Excerpt provided |
........
Epistemic Risk and the Demands of Rationality

William James famously writes:

We must know the truth; and we must avoid error—these are our first and great commandments as would-be knowers; but they are not two ways of stating an identical commitment, they are two separable laws (James, 1896).

The core insight in this passage is that as epistemic agents we face competing costs: you can avoid error by refusing to believe anything, but you will never learn the truth. And if you try to learn true things, you risk incurring some error too. Every theory of epistemic risk is ultimately a theory of enriching this insight with a sufficiently general methodological framework for handling the (epistemic) trade-offs associated with competing doxastic attitudes.

In Epistemic Risk & the Demands of Rationality, Richard Pettigrew develops a rich, engaging and capable decision theoretic framework of epistemic risk for graded beliefs—i.e., credences. On Pettigrew’s view, as is the case in epistemic utility theory, we have three main ingredients: (1) a value function (scoring rule); (2) a credence function (encoding your graded beliefs); and (3) a decision rule (a principle for identifying the rational credence function or credence functions). Within this space, where should we look for—i.e., where should we situate—epistemic risk? Pettigrew’s answer is that epistemic risk is to be found in the decision rule (the third ingredient in my tripartite framing). The main upshot of his argument is that permissivism about attitudes to risk implies permissivism about which credences it is rational to hold. More precisely, it implies permissivism about which prior credences it is rational to hold. And since updating via Bayes’ Rule on two different prior distributions will ordinarily lead to two different posterior distributions, it also implies permissivism about which posterior credences it is rational to hold.

The first part of the book develops the core framework within the context of epistemic utility theory. Chapter 2 sets the stage and distinguishes between credal and full belief theories of epistemic risk as well as inter personal and intra personal permissivism. Chapter 3 examines extant arguments in favor of situating epistemic risk within the value function for full beliefs, drawing in particular on Kelly (2014), Easwaran (2016), and Dorst (2019).
........
Given entries |
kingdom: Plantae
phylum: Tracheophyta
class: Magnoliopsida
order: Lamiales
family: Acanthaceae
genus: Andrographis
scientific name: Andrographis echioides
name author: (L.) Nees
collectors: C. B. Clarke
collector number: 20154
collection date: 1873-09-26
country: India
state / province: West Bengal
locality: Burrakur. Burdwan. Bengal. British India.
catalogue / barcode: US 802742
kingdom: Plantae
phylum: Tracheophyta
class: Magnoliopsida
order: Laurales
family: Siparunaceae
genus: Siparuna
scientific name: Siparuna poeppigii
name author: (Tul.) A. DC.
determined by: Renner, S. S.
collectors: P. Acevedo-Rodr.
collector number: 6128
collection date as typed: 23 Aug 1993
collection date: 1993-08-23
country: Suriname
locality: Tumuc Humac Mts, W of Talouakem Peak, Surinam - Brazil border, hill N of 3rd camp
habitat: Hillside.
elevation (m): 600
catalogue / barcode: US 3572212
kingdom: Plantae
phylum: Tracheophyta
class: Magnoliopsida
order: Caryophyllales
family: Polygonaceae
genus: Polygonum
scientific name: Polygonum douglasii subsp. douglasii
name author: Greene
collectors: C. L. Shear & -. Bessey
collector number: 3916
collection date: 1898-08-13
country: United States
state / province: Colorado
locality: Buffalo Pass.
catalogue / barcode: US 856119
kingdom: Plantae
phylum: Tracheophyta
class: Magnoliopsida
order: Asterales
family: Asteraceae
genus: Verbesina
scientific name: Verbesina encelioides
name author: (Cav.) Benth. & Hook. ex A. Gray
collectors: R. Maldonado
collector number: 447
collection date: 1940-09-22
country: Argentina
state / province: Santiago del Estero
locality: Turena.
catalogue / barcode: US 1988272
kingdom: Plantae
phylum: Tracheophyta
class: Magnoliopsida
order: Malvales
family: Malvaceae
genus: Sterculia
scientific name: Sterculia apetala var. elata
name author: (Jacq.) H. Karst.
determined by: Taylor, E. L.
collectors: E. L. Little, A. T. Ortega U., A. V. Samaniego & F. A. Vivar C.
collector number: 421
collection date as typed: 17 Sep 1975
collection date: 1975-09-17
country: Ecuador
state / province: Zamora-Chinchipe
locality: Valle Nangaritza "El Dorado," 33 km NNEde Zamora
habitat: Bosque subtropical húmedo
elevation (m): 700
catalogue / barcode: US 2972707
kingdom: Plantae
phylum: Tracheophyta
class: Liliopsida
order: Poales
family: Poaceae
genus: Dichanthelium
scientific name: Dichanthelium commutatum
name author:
........
Rewrite the text on epistemic risk from the words "Epistemic Risk and" through "laws (James, 1896).", replacing "commandments" with "obligations".

Full output |
Epistemic Risk and the Demands of Rationality

William James famously writes:

We must know the truth; and we must avoid error—these are our first and great obligations as would-be knowers; but they are not two ways of stating an identical commitment, they are two separable laws (James, 1896).